Casi me parece oírle suspirar.

—Los vagones —dice, picoteando otra miga—. ¿Cómo los describirías?

—Como los de cualquier tren. Largos. Estrechos. Avanzaban a bastante velocidad por un túnel.

—¿Largos, estrechos, y moviéndose a bastante velocidad por un túnel, Rob?

Pierdo la paciencia al oír esto. ¡Es tan horriblemente transparente!
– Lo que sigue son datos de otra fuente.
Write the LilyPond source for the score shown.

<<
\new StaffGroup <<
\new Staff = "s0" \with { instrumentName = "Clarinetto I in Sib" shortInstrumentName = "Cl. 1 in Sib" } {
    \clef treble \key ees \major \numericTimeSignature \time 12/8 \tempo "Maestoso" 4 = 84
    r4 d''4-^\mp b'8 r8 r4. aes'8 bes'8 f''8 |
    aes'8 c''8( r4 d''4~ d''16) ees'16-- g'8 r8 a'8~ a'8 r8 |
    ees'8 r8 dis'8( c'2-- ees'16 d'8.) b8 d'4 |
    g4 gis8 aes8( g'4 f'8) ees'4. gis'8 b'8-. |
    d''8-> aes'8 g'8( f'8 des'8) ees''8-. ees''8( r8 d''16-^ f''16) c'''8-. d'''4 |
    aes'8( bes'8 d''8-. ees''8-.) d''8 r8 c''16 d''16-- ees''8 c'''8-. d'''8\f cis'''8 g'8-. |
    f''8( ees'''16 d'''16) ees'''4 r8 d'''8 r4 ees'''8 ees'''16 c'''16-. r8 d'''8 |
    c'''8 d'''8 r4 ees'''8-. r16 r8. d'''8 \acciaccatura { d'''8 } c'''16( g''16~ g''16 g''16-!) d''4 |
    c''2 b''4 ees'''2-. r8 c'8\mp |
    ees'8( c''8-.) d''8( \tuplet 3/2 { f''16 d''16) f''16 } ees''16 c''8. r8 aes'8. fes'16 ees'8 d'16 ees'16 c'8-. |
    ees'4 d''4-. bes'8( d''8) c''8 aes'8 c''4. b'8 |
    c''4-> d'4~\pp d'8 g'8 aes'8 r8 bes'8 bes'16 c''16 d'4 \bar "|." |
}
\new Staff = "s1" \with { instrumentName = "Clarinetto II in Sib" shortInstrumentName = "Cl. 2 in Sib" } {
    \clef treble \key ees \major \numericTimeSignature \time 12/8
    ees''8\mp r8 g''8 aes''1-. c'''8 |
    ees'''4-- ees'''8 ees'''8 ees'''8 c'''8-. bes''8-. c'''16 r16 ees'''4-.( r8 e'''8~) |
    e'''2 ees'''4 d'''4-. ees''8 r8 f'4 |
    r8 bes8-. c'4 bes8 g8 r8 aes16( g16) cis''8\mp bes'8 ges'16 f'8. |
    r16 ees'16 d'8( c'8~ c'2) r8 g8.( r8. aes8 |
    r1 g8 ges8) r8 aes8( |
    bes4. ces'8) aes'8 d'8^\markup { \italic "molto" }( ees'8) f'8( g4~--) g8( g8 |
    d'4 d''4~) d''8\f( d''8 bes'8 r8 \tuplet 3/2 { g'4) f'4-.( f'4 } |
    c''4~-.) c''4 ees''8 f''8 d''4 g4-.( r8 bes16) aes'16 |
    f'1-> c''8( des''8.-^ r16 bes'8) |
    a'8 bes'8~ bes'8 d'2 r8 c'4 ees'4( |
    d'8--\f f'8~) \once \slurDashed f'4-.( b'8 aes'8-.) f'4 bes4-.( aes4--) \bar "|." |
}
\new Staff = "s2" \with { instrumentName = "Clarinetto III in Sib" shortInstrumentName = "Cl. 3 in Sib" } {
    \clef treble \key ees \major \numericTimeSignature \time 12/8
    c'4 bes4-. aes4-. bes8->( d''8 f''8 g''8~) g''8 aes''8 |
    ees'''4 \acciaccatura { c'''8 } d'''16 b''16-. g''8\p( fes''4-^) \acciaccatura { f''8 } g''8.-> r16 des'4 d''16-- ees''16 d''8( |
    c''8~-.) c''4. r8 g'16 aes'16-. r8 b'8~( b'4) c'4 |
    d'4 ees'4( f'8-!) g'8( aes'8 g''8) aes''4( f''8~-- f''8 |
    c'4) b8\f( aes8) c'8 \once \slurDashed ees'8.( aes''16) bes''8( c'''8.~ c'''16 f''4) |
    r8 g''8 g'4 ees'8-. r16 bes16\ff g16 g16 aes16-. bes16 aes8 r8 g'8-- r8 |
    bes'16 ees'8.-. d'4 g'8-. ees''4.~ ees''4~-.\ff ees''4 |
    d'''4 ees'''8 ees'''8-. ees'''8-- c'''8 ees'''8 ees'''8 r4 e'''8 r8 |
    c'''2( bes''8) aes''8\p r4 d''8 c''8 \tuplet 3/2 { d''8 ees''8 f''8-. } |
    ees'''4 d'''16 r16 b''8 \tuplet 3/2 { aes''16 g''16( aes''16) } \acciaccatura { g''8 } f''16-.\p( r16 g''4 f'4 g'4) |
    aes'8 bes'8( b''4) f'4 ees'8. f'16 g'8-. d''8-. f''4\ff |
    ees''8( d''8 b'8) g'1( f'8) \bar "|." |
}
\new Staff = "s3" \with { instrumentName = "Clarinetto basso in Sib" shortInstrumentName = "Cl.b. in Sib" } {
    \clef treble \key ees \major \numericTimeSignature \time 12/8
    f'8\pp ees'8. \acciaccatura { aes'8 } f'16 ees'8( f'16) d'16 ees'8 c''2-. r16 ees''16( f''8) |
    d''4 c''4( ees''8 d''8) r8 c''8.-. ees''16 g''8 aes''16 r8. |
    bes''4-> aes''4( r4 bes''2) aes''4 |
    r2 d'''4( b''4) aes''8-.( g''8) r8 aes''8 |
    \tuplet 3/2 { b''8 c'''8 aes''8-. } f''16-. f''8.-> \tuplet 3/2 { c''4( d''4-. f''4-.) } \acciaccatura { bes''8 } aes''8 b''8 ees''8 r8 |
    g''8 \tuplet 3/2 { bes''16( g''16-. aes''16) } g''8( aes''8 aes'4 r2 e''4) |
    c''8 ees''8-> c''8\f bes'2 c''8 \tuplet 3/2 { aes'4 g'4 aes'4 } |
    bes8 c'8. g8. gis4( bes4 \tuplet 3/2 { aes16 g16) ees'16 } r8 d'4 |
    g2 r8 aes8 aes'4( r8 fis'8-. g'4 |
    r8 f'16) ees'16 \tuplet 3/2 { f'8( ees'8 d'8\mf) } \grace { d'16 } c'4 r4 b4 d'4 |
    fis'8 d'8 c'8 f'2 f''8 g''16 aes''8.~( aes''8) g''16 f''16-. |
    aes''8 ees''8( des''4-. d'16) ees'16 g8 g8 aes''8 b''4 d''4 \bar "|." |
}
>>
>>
—¡Vamos, Sigfrid! No me vengas con esos trillados símbolos sexuales.

—No pensaba hacerlo, Rob.

—Bueno, eres un idiota preocupándote por este sueño, te lo aseguro. No hay nada en él. El tren sólo era un tren. No sé quiénes eran las mujeres. Y escucha, antes de que cambiemos de tema, odio este maldito diván. ¡Por el montón de dinero que te paga mi seguro, puedes hacer mucho más de lo que haces!

Ha logrado ponerme furioso. Sigue tratando de volver al sueño, pero estoy decidido a sacar el máximo provecho del dinero que le paga la compañía de seguros, y cuando me voy, me ha prometido que cambiará la decoración antes de mi próxima visita.

Aquel día salgo muy satisfecho de mí mismo. La verdad es que Sigfrid me hace mucho bien. Supongo que es porque tengo el valor de enfrentarme con él, y quizá todas estas tonterías me ayuden en ese aspecto, o en otro, a pesar de que algunas de sus ideas sean verdaderas locuras.